I think it's OK for Google to make Chrome into an OS and cram whatever they want into it as fast as they can.

Regular web browsers don't necessarily need to be on the same feature treadmill/death march (assuming they could keep up.)

We seem to be trying really hard to reinvent the applet systems of the 1990s, but in a way that brings systems with 10-100x the memory and CPU resources to their knees and requires huge armies of programmers to implement. I guess JavaScript/webasm is better than Java in some ways.



> it's OK for Google to make Chrome into an OS

> Regular web browsers

Chrome is a "regular web browser". It holds a 70% market share among web browsers.

> Regular web browsers don't necessarily need to be on the same feature treadmill/death march (assuming they could keep up.)

They either don't need to be on the same death march, or keep up. You can't have both.

Currently, it's a major problem, because Chrome churns out 40-70 new web APIs with every release which happens every two months or so [1]

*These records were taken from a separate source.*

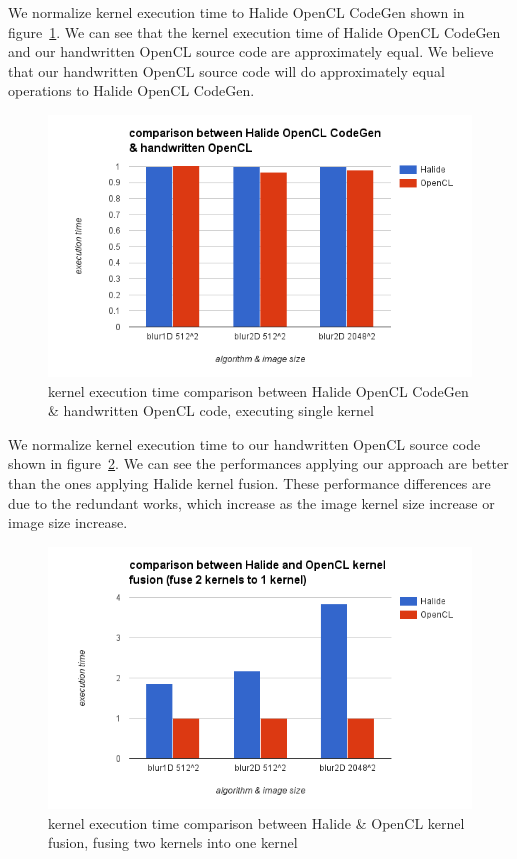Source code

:     We normalize kernel execution time to Halide OpenCL CodeGen shown in figure~\ref{fig:my_label_ex_5}. We can see that the kernel execution time of Halide OpenCL CodeGen and our handwritten OpenCL source code are approximately equal. We believe that our handwritten OpenCL source code will do approximately equal operations to Halide OpenCL CodeGen.

\begin{figure}[hbtp]
\centering
\includegraphics[width=14cm]{img/Halide-OpenCL-1ker-comp.png}
\caption{kernel execution time comparison between Halide OpenCL CodeGen \& handwritten OpenCL code, executing single kernel}
\label{fig:my_label_ex_5}
\end{figure}

    We normalize kernel execution time to our handwritten OpenCL source code shown in figure~\ref{fig:my_label_ex_6}. We can see the performances applying our approach are better than the ones applying Halide kernel fusion. These performance differences are due to the redundant works, which increase as the image kernel size increase or image size increase.

\begin{figure}[hbtp]
\centering
\includegraphics[width=14cm]{img/Halide-OpenCL-2ker-comp.png}
\caption{kernel execution time comparison between Halide \& OpenCL kernel fusion, fusing two kernels into one kernel}
\label{fig:my_label_ex_6}
\end{figure}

So, no, it's not OK for Google to convert Chrome into an OS.

[1] https://web-confluence.appspot.com/#!/


> Currently, it's a major problem

It certainly is an insane amount of feature churn.

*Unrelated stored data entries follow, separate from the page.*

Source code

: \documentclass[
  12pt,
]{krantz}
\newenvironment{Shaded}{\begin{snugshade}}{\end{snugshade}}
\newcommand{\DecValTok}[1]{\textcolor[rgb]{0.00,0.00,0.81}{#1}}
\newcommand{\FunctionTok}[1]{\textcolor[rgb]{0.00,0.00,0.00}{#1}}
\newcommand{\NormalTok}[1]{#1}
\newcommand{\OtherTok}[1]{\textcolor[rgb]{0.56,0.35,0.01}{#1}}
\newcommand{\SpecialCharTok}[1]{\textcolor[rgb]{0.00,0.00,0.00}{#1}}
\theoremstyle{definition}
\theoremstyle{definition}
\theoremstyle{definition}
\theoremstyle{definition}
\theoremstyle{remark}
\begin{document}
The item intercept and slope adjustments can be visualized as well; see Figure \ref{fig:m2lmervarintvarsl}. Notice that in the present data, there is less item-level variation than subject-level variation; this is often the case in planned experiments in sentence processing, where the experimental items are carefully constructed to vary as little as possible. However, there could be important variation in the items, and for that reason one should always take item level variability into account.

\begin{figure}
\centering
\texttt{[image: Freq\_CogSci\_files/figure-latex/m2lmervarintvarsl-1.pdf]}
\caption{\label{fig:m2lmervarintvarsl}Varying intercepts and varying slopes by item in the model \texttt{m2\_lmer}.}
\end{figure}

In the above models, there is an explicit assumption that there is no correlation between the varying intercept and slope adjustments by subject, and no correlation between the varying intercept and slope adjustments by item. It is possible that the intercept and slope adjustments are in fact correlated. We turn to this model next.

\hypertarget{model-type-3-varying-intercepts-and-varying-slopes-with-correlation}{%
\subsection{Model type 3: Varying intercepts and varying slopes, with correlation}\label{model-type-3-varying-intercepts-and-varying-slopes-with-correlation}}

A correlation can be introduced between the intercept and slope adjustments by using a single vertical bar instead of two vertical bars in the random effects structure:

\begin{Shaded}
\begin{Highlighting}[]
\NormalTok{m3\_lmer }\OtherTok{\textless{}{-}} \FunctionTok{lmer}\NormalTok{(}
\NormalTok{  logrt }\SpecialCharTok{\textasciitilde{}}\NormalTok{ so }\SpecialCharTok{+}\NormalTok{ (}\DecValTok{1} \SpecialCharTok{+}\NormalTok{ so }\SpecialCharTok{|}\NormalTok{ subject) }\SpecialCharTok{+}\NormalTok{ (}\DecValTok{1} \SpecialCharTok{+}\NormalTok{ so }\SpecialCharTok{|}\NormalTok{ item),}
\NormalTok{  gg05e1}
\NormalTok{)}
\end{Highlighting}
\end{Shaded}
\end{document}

But the right perspective might be to look at the impact on end users.

The issue for end users seems to be that they occasionally encounter "web sites" (really web apps) that only work properly with Chrome. This is sort of a bummer for iOS users, but for the most part they seem to get by just fine. Perhaps there will be a tipping point where the "web" becomes unusable from iOS, but it hasn't happened yet.

I consider this a comparable problem to encountering web sites that only worked with Internet Explorer, or Flash, or Silverlight, or Java. Certainly annoying, but not really catastrophic.